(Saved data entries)

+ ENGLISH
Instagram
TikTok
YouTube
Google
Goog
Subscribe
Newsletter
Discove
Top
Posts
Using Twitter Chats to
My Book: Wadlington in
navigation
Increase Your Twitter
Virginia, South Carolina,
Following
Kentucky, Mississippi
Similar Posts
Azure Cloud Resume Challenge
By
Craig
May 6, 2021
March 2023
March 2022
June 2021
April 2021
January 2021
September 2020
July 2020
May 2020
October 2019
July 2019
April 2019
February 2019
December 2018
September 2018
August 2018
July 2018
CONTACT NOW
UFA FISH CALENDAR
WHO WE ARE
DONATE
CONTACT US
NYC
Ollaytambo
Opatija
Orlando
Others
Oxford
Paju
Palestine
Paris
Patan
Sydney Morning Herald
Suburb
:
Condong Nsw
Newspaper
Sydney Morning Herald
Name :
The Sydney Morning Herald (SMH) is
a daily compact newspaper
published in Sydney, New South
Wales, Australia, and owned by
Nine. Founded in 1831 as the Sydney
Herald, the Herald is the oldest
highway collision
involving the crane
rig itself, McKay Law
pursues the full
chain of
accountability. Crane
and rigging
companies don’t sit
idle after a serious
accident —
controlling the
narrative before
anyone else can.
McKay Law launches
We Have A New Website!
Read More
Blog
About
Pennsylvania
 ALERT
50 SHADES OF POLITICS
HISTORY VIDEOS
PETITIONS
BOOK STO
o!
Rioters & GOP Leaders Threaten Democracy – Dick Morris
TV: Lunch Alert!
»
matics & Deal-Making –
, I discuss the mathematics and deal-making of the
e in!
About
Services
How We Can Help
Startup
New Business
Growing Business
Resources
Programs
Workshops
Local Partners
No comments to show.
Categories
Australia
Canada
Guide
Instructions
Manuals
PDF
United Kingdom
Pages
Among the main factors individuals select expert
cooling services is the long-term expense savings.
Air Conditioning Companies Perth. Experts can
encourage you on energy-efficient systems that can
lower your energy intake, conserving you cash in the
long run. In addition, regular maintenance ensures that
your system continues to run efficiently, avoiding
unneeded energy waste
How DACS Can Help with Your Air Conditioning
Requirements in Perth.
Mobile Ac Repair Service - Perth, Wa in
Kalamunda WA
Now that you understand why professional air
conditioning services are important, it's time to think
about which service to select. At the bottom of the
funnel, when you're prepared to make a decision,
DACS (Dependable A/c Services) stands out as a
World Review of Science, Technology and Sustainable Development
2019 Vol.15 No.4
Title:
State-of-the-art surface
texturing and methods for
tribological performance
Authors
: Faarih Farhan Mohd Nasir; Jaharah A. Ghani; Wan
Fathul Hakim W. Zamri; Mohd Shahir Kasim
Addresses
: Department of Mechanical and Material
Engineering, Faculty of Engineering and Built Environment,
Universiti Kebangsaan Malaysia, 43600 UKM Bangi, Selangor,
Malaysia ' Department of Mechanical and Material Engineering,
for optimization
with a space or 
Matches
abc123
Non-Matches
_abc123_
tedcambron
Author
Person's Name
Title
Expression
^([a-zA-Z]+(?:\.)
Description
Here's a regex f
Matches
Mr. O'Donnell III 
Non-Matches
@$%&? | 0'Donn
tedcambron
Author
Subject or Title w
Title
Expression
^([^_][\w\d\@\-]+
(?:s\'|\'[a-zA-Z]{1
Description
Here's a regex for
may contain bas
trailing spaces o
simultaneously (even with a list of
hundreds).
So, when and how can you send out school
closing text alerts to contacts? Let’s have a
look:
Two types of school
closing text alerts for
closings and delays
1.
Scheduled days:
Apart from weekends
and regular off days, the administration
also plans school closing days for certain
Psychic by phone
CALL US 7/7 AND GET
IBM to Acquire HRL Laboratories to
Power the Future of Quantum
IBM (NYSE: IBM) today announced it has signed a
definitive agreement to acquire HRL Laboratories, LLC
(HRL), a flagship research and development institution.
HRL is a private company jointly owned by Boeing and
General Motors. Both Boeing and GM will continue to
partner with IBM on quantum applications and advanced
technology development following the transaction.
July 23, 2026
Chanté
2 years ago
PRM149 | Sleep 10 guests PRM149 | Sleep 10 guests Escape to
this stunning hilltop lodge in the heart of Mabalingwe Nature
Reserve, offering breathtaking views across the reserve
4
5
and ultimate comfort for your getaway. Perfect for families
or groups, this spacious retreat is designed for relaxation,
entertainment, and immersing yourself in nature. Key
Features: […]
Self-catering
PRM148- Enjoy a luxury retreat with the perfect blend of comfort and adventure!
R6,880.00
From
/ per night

■ Task instructions ■
Exactly as they appear above, copy out all the records.

■ Output for this task ■
+ ENGLISH
Instagram
TikTok
YouTube
Google
Goog
Subscribe
Newsletter
Discove
Top
Posts
Using Twitter Chats to
My Book: Wadlington in
navigation
Increase Your Twitter
Virginia, South Carolina,
Following
Kentucky, Mississippi
Similar Posts
Azure Cloud Resume Challenge
By
Craig
May 6, 2021
March 2023
March 2022
June 2021
April 2021
January 2021
September 2020
July 2020
May 2020
October 2019
July 2019
April 2019
February 2019
December 2018
September 2018
August 2018
July 2018
CONTACT NOW
UFA FISH CALENDAR
WHO WE ARE
DONATE
CONTACT US
NYC
Ollaytambo
Opatija
Orlando
Others
Oxford
Paju
Palestine
Paris
Patan
Sydney Morning Herald
Suburb
:
Condong Nsw
Newspaper
Sydney Morning Herald
Name :
The Sydney Morning Herald (SMH) is
a daily compact newspaper
published in Sydney, New South
Wales, Australia, and owned by
Nine. Founded in 1831 as the Sydney
Herald, the Herald is the oldest
highway collision
involving the crane
rig itself, McKay Law
pursues the full
chain of
accountability. Crane
and rigging
companies don’t sit
idle after a serious
accident —
controlling the
narrative before
anyone else can.
McKay Law launches
We Have A New Website!
Read More
Blog
About
Pennsylvania
 ALERT
50 SHADES OF POLITICS
HISTORY VIDEOS
PETITIONS
BOOK STO
o!
Rioters & GOP Leaders Threaten Democracy – Dick Morris
TV: Lunch Alert!
»
matics & Deal-Making –
, I discuss the mathematics and deal-making of the
e in!
About
Services
How We Can Help
Startup
New Business
Growing Business
Resources
Programs
Workshops
Local Partners
No comments to show.
Categories
Australia
Canada
Guide
Instructions
Manuals
PDF
United Kingdom
Pages
Among the main factors individuals select expert
cooling services is the long-term expense savings.
Air Conditioning Companies Perth. Experts can
encourage you on energy-efficient systems that can
lower your energy intake, conserving you cash in the
long run. In addition, regular maintenance ensures that
your system continues to run efficiently, avoiding
unneeded energy waste
How DACS Can Help with Your Air Conditioning
Requirements in Perth.
Mobile Ac Repair Service - Perth, Wa in
Kalamunda WA
Now that you understand why professional air
conditioning services are important, it's time to think
about which service to select. At the bottom of the
funnel, when you're prepared to make a decision,
DACS (Dependable A/c Services) stands out as a
World Review of Science, Technology and Sustainable Development
2019 Vol.15 No.4
Title:
State-of-the-art surface
texturing and methods for
tribological performance
Authors
: Faarih Farhan Mohd Nasir; Jaharah A. Ghani; Wan
Fathul Hakim W. Zamri; Mohd Shahir Kasim
Addresses
: Department of Mechanical and Material
Engineering, Faculty of Engineering and Built Environment,
Universiti Kebangsaan Malaysia, 43600 UKM Bangi, Selangor,
Malaysia ' Department of Mechanical and Material Engineering,
for optimization
with a space or 
Matches
abc123
Non-Matches
_abc123_
tedcambron
Author
Person's Name
Title
Expression
^([a-zA-Z]+(?:\.)
Description
Here's a regex f
Matches
Mr. O'Donnell III 
Non-Matches
@$%&? | 0'Donn
tedcambron
Author
Subject or Title w
Title
Expression
^([^_][\w\d\@\-]+
(?:s\'|\'[a-zA-Z]{1
Description
Here's a regex for
may contain bas
trailing spaces o
simultaneously (even with a list of
hundreds).
So, when and how can you send out school
closing text alerts to contacts? Let’s have a
look:
Two types of school
closing text alerts for
closings and delays
1.
Scheduled days:
Apart from weekends
and regular off days, the administration
also plans school closing days for certain
Psychic by phone
CALL US 7/7 AND GET
IBM to Acquire HRL Laboratories to
Power the Future of Quantum
IBM (NYSE: IBM) today announced it has signed a
definitive agreement to acquire HRL Laboratories, LLC
(HRL), a flagship research and development institution.
HRL is a private company jointly owned by Boeing and
General Motors. Both Boeing and GM will continue to
partner with IBM on quantum applications and advanced
technology development following the transaction.
July 23, 2026
Chanté
2 years ago
PRM149 | Sleep 10 guests PRM149 | Sleep 10 guests Escape to
this stunning hilltop lodge in the heart of Mabalingwe Nature
Reserve, offering breathtaking views across the reserve
4
5
and ultimate comfort for your getaway. Perfect for families
or groups, this spacious retreat is designed for relaxation,
entertainment, and immersing yourself in nature. Key
Features: […]
Self-catering
PRM148- Enjoy a luxury retreat with the perfect blend of comfort and adventure!
R6,880.00
From
/ per night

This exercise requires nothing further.